SP8420 BTCODE_B - Finding Minimum

You are given 'n' integers k $ _{1} $ , k $ _{2} $ , ...., k $ _{n} $ and an integer 'x', which satisfy the equation x $ _{1} $ $ ^{k1} $ \* x $ _{2} $ $ ^{k2} $ \* ..... \* x $ _{n} $ $ ^{kn} $ = x. You are also given values a $ _{1} $ , a $ _{2} $ , ...., a $ _{n} $ and y $ _{1} $ , y $ _{2} $ , ...., y $ _{n} $ . Your task is to find the least positive value 'v', that can be taken by the expression: a $ _{1} $ \*x $ _{1} $ $ ^{y1} $ + a $ _{2} $ \*x $ _{2} $ $ ^{y2} $ + ... + a $ _{n} $ \*x $ _{n} $ $ ^{yn} $ . Note that x $ _{1} $ , x $ _{2} $ , x $ _{3} $ , ..... x $ _{n} $ are some variables (not necessarily integers), which can only take positive values.

The first line of input contains a single integer 't', denoting the number of test cases. The first line of each testcase contains two space separated integers 'n' and 'x'. Next line contains 'n' integers k $ _{1} $ , k $ _{2} $ , ..., k $ _{n} $ . Next line contains 'n' integers a $ _{1} $ , a $ _{2} $ , ..., a $ _{n} $ . Next line contains 'n' integers y $ _{1} $ , y $ _{2} $ , ..., y $ _{n} $ .

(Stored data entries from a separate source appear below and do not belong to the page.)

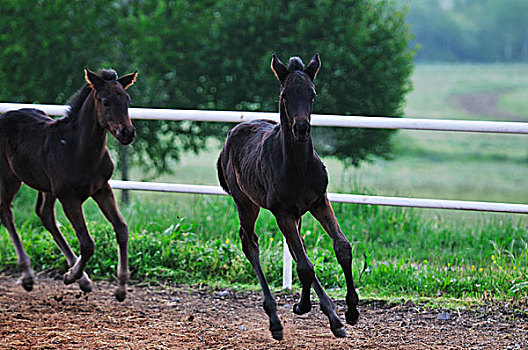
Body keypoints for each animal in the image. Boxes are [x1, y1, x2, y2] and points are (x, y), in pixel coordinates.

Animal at [0, 67, 138, 300]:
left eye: (127, 100)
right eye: (105, 101)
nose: (127, 133)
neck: (79, 148)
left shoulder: (102, 189)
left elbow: (122, 229)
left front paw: (120, 288)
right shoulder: (69, 198)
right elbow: (87, 244)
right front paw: (70, 276)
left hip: (46, 187)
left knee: (44, 214)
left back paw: (83, 280)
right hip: (9, 178)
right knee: (6, 212)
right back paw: (28, 276)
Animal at [217, 54, 360, 340]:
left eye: (312, 93)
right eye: (284, 95)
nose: (301, 128)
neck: (298, 167)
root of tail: (230, 135)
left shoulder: (319, 201)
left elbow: (341, 248)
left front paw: (350, 311)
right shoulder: (282, 211)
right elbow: (305, 265)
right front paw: (303, 306)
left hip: (295, 213)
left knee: (297, 248)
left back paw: (333, 317)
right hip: (245, 202)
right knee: (250, 243)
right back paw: (275, 319)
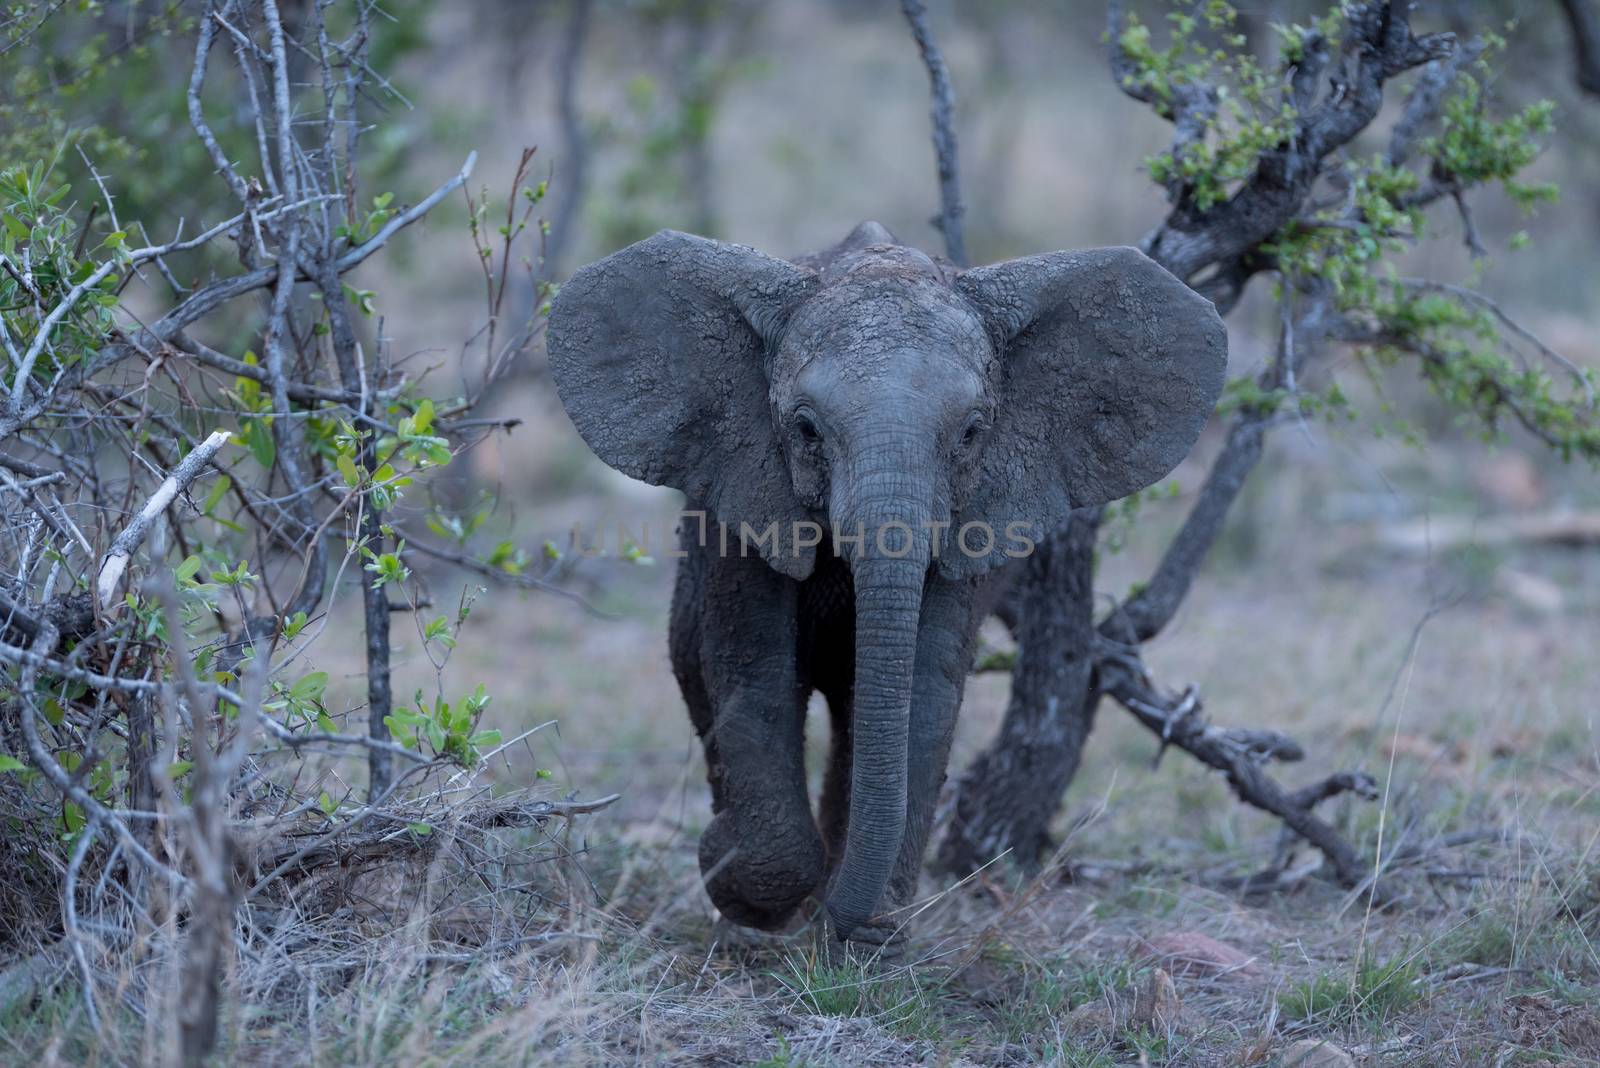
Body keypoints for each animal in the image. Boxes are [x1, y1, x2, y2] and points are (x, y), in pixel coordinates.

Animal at [550, 220, 1222, 946]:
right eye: (805, 429)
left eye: (972, 432)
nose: (858, 925)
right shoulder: (747, 494)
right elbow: (752, 670)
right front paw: (741, 886)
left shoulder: (974, 516)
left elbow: (926, 686)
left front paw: (867, 939)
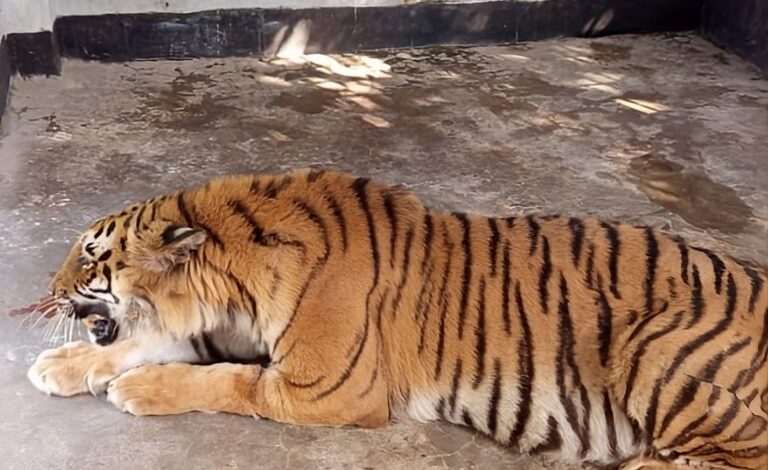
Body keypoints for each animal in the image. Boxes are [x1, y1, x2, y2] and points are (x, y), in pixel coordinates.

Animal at [26, 169, 767, 470]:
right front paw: (65, 364)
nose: (47, 288)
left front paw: (132, 388)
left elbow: (226, 380)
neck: (234, 279)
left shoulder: (325, 388)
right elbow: (154, 339)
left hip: (651, 347)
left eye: (89, 255)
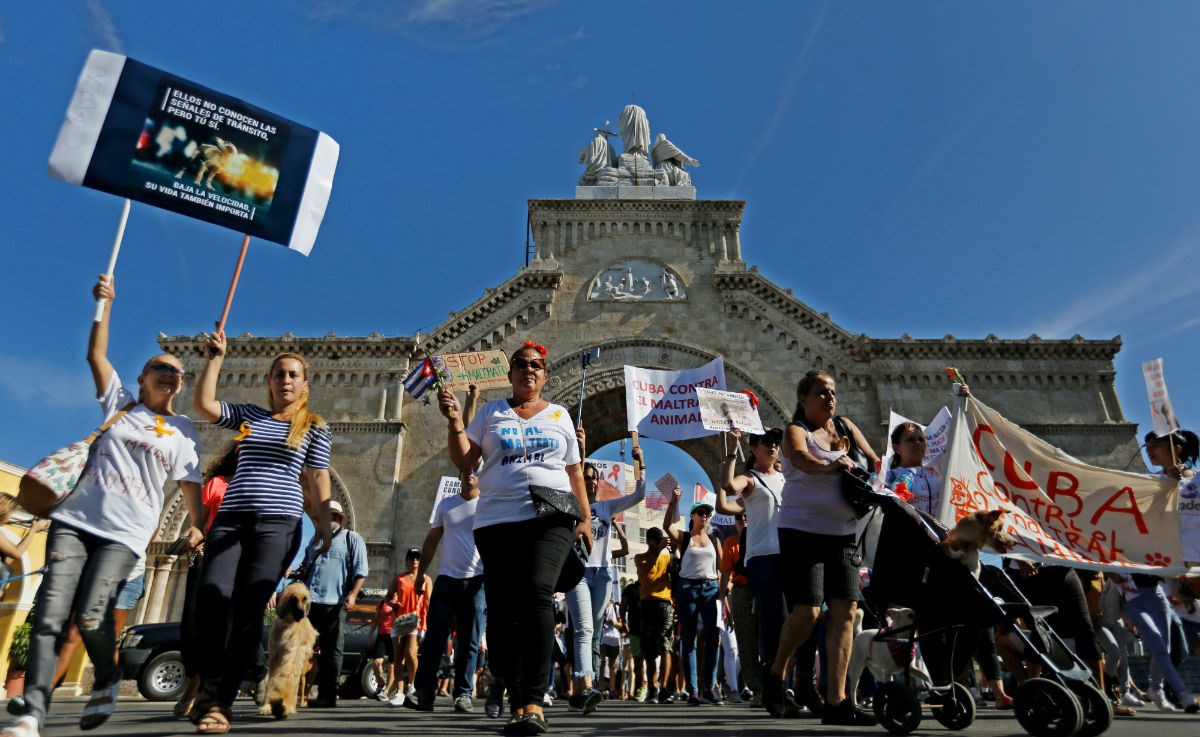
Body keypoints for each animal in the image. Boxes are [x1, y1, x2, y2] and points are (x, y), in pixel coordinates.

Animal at [256, 583, 316, 720]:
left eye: (305, 599)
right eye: (294, 599)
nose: (302, 614)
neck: (288, 625)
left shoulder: (290, 655)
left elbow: (285, 677)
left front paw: (281, 706)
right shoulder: (274, 657)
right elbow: (271, 679)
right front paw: (266, 706)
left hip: (300, 658)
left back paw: (290, 706)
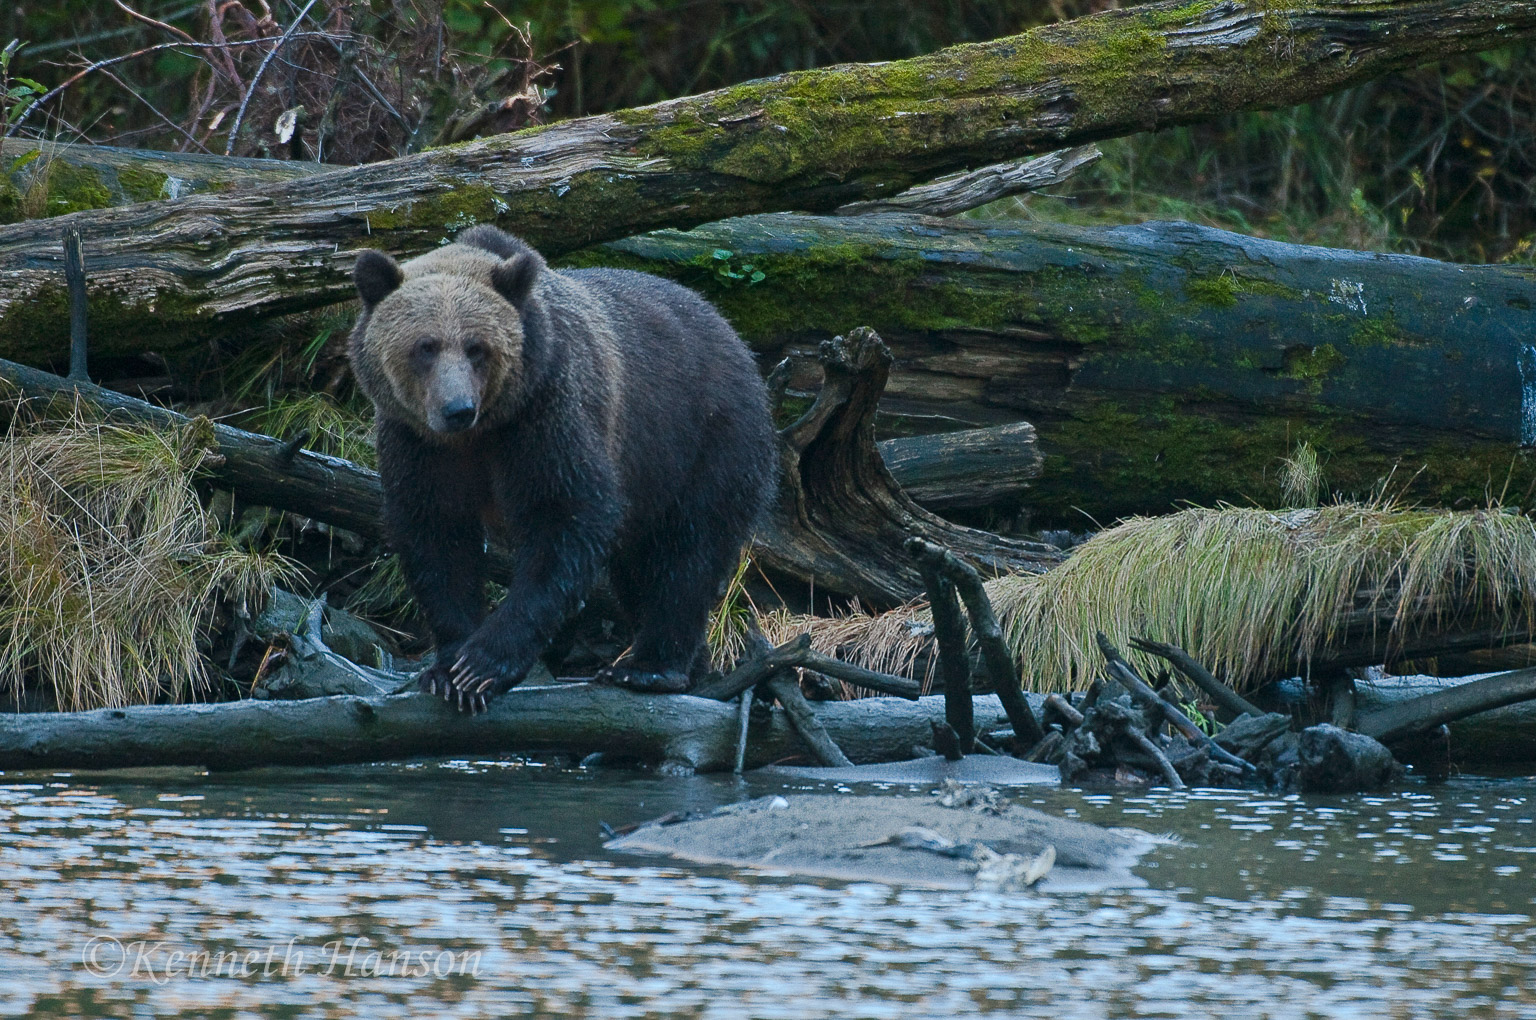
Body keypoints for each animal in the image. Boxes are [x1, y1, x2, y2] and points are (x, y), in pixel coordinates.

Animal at [351, 227, 774, 712]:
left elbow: (564, 518)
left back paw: (649, 666)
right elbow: (436, 538)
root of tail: (730, 330)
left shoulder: (547, 414)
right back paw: (692, 662)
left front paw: (482, 664)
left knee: (685, 551)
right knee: (638, 570)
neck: (482, 433)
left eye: (476, 347)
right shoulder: (418, 445)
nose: (457, 409)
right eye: (425, 346)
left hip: (702, 439)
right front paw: (447, 668)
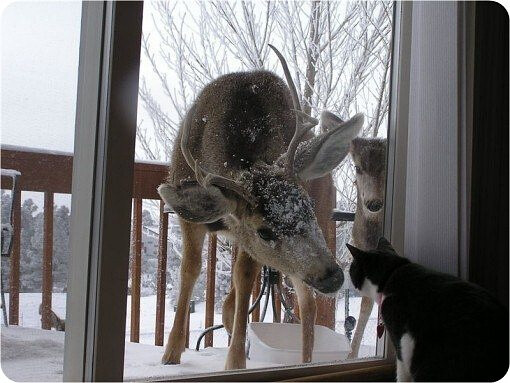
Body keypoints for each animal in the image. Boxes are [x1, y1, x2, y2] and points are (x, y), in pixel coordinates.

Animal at [157, 45, 364, 372]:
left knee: (305, 301)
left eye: (307, 206)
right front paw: (171, 353)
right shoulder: (192, 217)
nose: (332, 276)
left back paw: (303, 361)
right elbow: (190, 269)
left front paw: (234, 361)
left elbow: (243, 276)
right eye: (264, 231)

For each testcase output the least positive value 'v' that can be taken by the expression. To avoid floating point errors, round it off to the nearest integer. For example, 12.6 is rounded off to 13, and 12.4 is rounded off to 12. To avoid ambiguity, there will be no test case for which the fractional part of the answer equals 0.5.